Human pose images with coordinates =
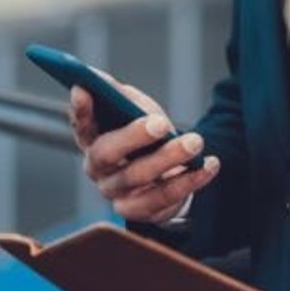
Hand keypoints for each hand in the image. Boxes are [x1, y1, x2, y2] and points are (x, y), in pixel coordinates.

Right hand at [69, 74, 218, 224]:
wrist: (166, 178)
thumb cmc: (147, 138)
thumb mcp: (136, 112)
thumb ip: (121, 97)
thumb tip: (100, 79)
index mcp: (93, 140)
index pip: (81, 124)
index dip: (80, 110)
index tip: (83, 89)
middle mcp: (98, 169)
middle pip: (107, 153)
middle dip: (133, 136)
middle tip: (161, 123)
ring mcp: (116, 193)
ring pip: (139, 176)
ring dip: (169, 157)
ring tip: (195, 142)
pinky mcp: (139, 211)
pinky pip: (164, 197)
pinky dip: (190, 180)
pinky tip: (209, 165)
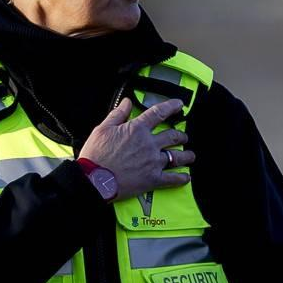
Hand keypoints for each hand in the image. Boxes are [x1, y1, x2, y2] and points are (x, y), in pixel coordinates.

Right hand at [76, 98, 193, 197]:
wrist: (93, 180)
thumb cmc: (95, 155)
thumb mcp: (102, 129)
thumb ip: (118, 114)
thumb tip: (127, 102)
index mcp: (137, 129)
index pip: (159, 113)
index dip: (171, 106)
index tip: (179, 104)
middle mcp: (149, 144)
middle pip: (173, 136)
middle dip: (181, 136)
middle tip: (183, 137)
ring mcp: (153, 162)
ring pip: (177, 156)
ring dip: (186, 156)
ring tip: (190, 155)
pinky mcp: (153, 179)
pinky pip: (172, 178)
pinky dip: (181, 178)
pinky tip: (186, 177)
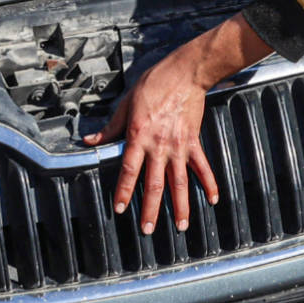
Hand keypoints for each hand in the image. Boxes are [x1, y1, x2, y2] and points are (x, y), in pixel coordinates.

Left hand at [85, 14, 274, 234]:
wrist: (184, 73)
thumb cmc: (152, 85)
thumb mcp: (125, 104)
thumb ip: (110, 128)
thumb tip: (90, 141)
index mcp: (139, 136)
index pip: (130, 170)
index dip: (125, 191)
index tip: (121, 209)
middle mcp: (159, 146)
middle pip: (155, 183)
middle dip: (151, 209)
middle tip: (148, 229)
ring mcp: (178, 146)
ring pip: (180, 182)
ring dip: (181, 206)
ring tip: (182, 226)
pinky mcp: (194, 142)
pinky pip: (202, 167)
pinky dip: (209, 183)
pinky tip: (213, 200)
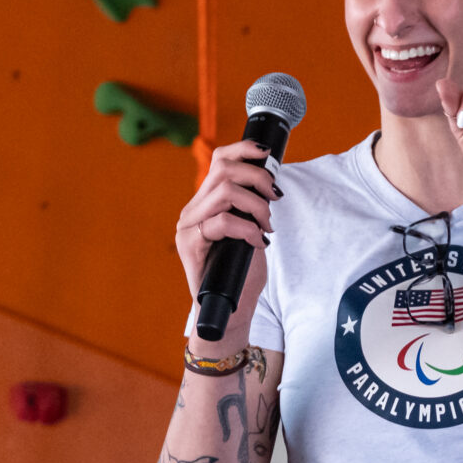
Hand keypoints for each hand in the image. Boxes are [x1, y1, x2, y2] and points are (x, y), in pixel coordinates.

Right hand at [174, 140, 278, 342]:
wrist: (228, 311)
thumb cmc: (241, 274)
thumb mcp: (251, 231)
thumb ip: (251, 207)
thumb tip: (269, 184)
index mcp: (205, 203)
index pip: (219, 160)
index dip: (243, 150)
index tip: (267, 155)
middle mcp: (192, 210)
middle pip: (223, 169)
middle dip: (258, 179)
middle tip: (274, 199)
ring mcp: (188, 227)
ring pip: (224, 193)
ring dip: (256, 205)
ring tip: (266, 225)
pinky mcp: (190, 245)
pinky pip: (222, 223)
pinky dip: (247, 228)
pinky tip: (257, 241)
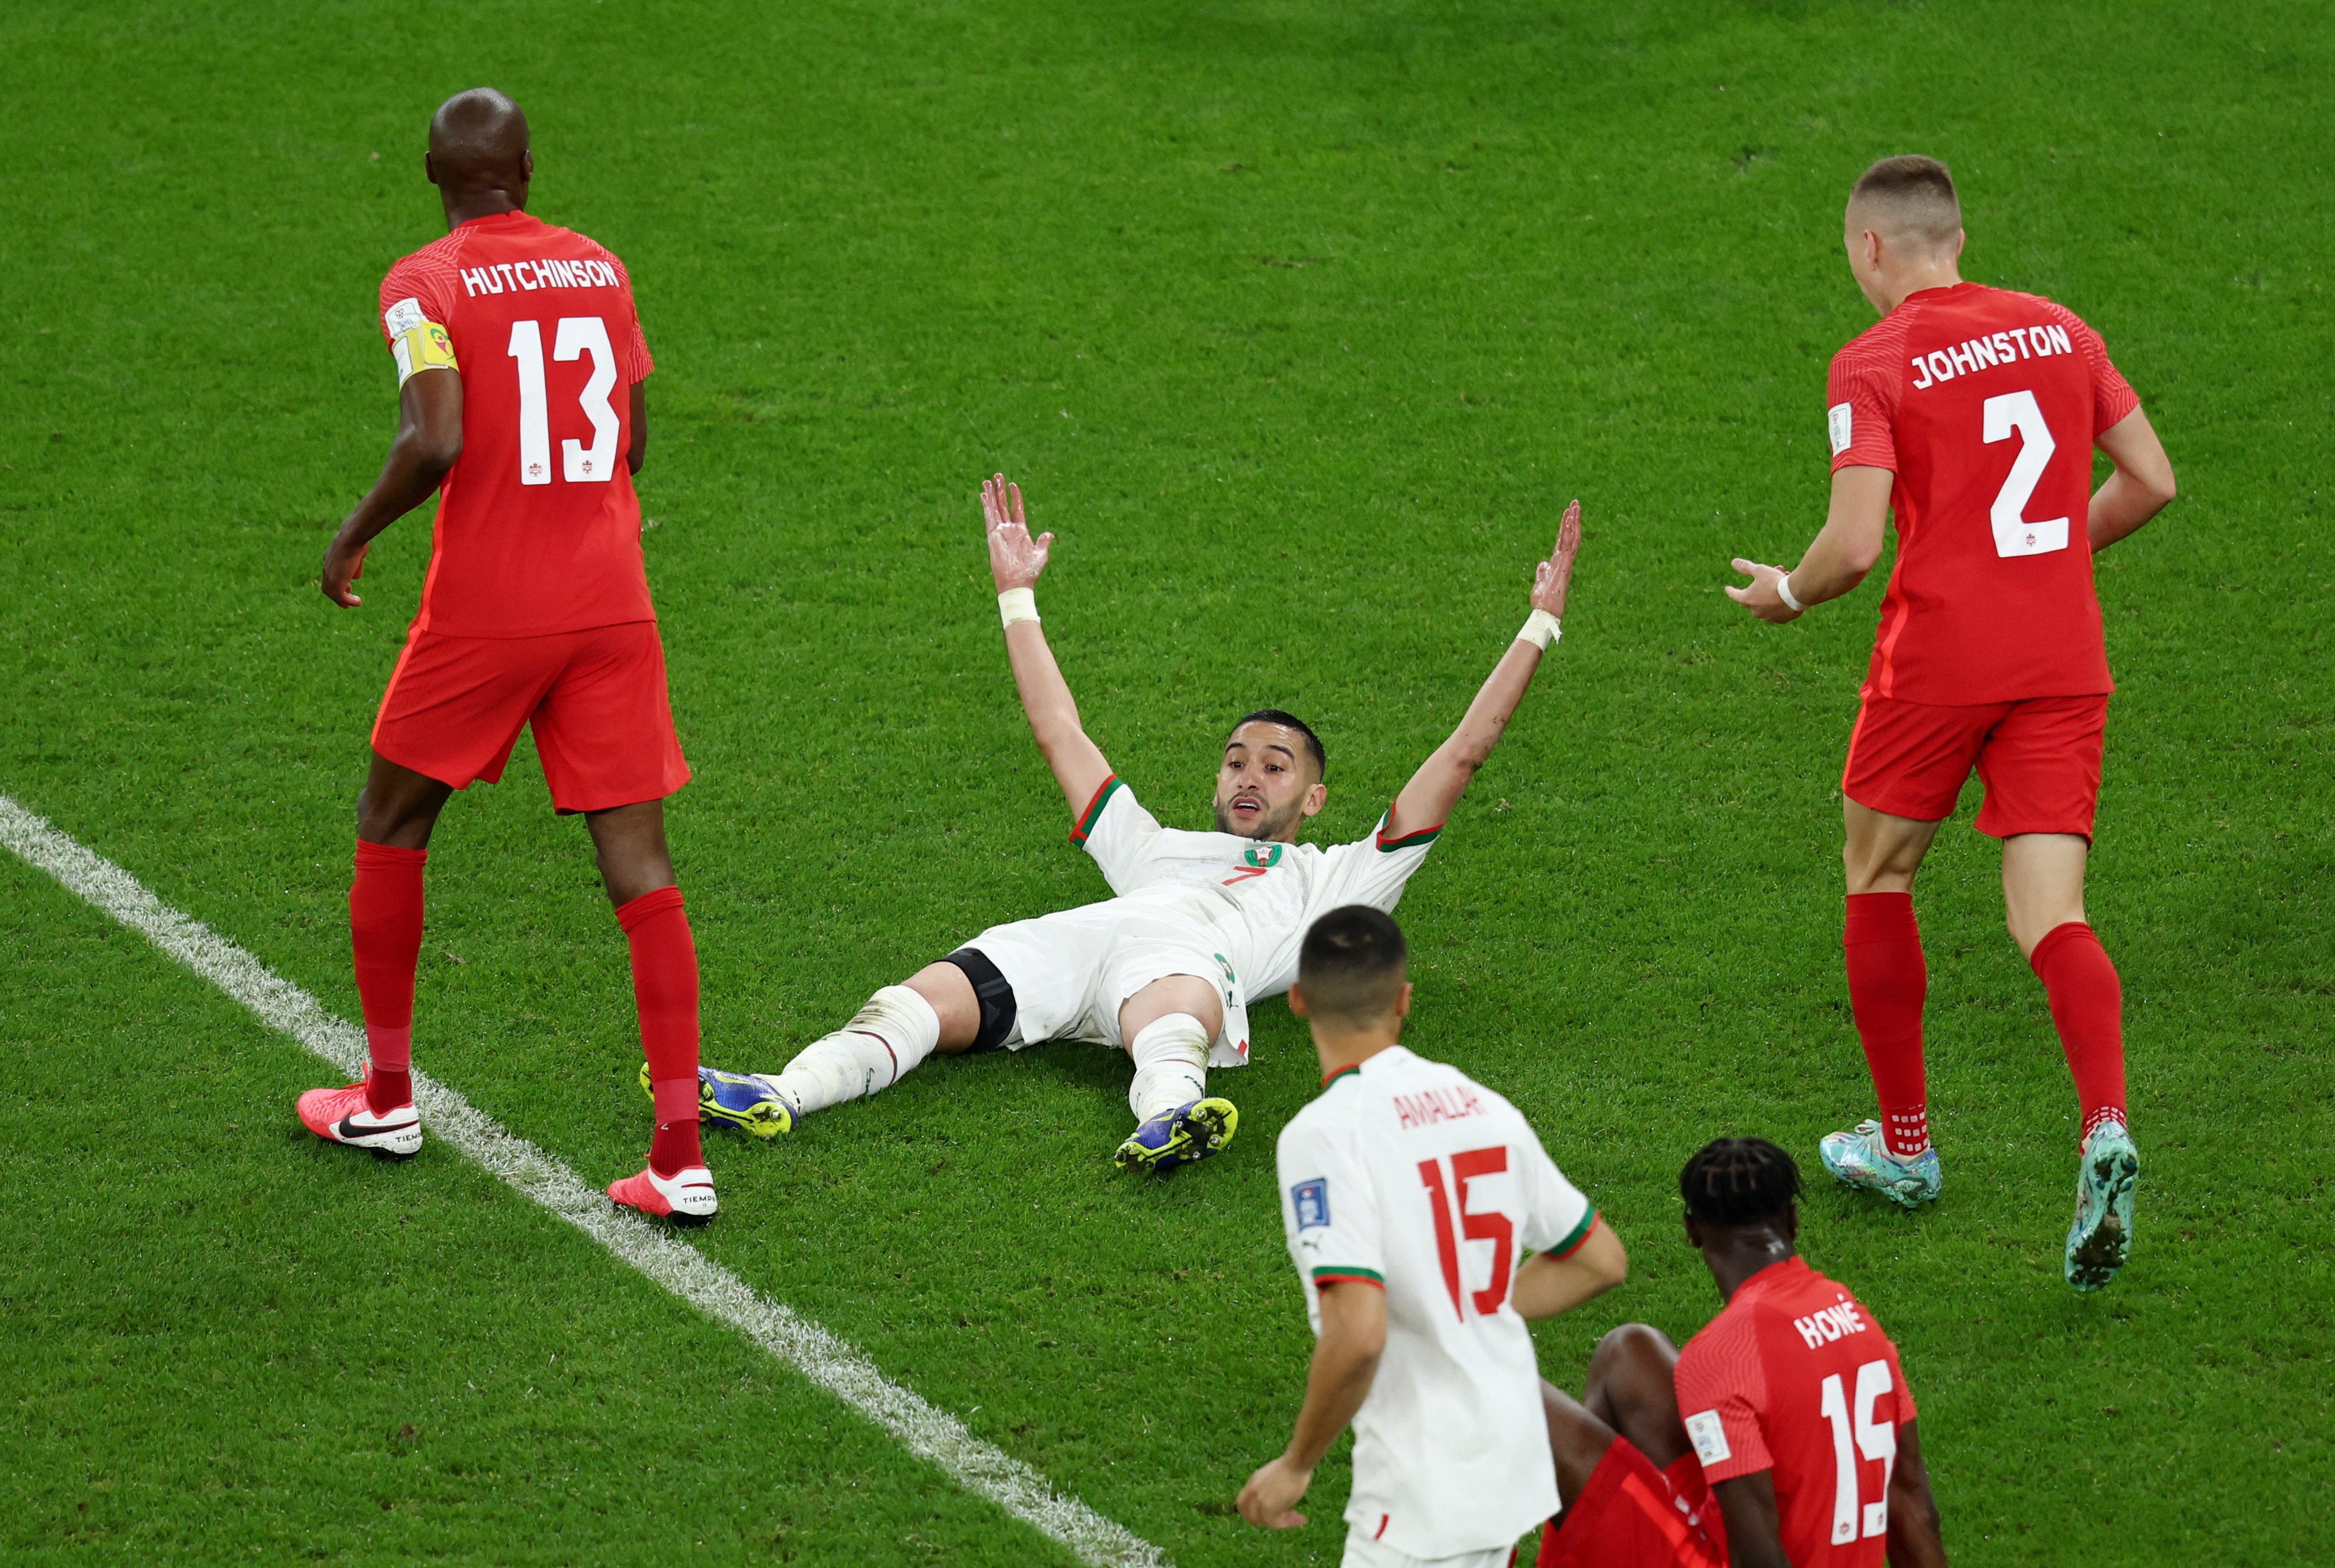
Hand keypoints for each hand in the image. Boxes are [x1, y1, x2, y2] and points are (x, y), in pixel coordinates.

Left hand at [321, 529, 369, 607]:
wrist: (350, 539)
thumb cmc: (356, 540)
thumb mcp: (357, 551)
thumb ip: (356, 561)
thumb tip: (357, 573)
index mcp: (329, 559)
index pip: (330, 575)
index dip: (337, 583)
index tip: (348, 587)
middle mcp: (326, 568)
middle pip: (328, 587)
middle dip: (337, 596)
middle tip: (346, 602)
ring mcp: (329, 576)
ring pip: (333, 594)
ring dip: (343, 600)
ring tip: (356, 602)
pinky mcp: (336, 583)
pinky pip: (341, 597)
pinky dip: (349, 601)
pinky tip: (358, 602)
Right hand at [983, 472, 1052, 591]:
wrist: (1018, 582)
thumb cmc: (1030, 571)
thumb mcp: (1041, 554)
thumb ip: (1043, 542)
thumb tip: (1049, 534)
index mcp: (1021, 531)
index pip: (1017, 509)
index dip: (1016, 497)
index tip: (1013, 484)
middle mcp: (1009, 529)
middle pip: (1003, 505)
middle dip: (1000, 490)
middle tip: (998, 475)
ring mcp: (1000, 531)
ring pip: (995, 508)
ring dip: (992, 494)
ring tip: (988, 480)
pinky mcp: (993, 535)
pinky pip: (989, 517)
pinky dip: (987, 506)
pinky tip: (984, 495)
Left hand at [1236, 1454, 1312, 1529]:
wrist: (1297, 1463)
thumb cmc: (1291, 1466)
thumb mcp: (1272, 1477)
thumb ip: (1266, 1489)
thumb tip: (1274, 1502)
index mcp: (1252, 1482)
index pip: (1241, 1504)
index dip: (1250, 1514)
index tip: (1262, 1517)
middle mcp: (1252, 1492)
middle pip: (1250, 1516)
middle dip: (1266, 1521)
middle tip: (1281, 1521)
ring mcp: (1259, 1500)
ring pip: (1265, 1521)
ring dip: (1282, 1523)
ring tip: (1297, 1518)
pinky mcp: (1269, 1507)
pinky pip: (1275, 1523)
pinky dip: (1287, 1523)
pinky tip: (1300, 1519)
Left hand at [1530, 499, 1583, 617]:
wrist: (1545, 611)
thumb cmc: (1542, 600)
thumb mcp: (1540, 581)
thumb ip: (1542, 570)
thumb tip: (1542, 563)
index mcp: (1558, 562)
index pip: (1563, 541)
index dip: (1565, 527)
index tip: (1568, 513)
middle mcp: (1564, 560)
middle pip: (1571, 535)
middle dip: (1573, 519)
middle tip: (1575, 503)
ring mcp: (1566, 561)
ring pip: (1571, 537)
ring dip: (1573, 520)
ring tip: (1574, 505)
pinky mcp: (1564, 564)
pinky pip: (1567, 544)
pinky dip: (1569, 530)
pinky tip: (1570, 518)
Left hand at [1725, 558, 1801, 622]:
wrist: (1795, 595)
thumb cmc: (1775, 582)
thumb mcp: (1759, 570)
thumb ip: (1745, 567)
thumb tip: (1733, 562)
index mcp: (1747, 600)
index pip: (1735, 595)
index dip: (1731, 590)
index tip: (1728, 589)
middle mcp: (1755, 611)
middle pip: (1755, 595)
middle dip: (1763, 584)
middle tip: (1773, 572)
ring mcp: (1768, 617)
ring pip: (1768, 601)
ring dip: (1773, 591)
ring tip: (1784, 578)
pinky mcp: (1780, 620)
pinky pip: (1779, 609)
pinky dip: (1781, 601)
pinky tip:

Problem to work on =
From the data above, output exactly the lines between the one containing "index tip: (179, 104)" and the one containing "pinky tip: (186, 177)", counting both of them.

Exercise solution =
index tip: (179, 104)
middle mcp: (149, 144)
middle pip: (173, 136)
middle dip: (181, 136)
middle tip: (183, 137)
ring mcp: (153, 162)
ring pip: (177, 156)
ring dip: (186, 156)
ring tip: (190, 155)
pinky mcp: (153, 179)
pinky pip: (172, 178)
pinky dip: (181, 178)
pinky tip: (186, 177)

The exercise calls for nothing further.